The radio burbled, a tinkling cascade of piano music coming to a halt, and Cal squinted. He had a lot to chew on and not much mouth to put it in. Her scent, rich gold and blue, was filling up every corner of his head, and a few corners that had nothing to do with rational thought.
What had he expected? A grateful, doe-eyed version of Tracy?
Except it had been easy to move Tracy from place to place. She’d been normal and predictable.
Stop thinking about that. Jesus. He shifted a little on the bench seat. This woman was smart, strong and determined. He hadn’t thought about what he’d do when he found her, and he especially hadn’t thought about the fact that she might have her own very definite ideas about what she wanted and where she was going.
It didn’t help that she was so goddamn fragile, and powering through regardless. That was bravery, and it turned his guts cold to think of where it would end up. Especially if she figured out all she had to do was stand close and ask him nicely, and he’d be powerfully tempted to go along on whatever fool idea she’d concocted.
Think about something else. Get her talking. “Hey.”
She didn’t reply, staring out the window. He was pretty sure she wasn’t ignoring him, though. Her silence h
ad a sort of listening sense to it.
“I’ve been wondering.” That was true—he’d been wondering a lot of things. “Why are you all set on going back to that base? You were in the area for a while, got a job and a good hide. What’s in there that you would stick around so long?”
No reply. She hugged the backpack a little more tightly, that was all.
“Must be something that requires a little time to extract. Something you can’t just dive in and grab.”
That earned him a single, extraordinary glance, those dark eyes open and vulnerable for a fraction of a second. Outside her window, the sere, thirsty landscape flew by. The truck had good tires, and the engine was in better shape than anything else on the lot—which was why he’d settled on it. Better to buy and pay cash, use yet another disposable identity for the paperwork and change the plates later if he had to. Finding the right dealership was half the problem—you wanted sketchy enough, but not too sketchy, and respectable enough not to be the first place a questioner would nose around.
She didn’t bite, so he added a few more words. “And if it’s something you’re so interested in, it probably has to do with the agent program. Which means it’s likely something I’d be interested in, and Reese, too.”
That got a response. “Agent Six.” She really did have a very nice voice. A little husky, and not nearly as flat and toneless as he’d first thought. Like warm honey, smooth and sweet. “He had very low emotional noise, until he met her. Ms. Candless.”
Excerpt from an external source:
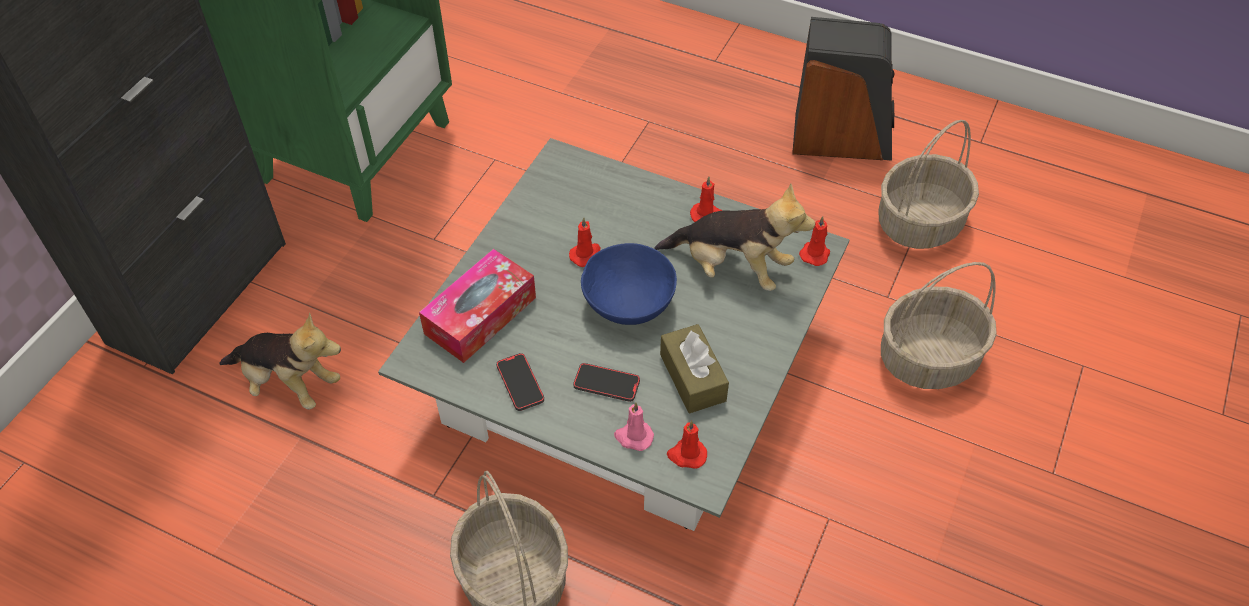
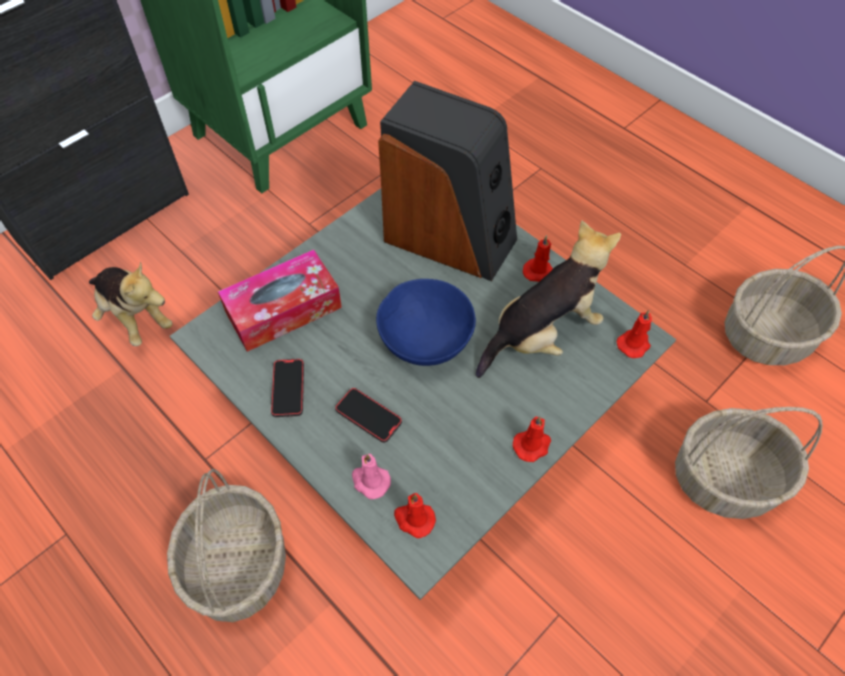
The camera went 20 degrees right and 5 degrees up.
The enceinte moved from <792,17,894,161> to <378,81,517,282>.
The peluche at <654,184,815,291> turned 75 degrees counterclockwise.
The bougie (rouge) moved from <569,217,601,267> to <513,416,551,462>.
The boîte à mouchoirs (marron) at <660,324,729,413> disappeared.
I’ll bet. “Holly. Yeah, I can relate.” Seeing the two of them together was enough to make you gag or say awwwww, and Cal was never sure which. Reese didn’t show it as much as Holly did, but just the way he stood when she was in the room spoke volumes. There was nothing Reese wouldn’t do for that woman, and if he was feeling anything like the way Cal was, well, he had a helluva poker face.
“And you met...Mrs. Moritz. During her divorce.”
Hearing her say that was interesting and chilling at the same time, sort of like something walking over his grave. The fire, the screaming, bullets chewing every cabinet, blood on his hands when they brought him in. “She was a good friend.”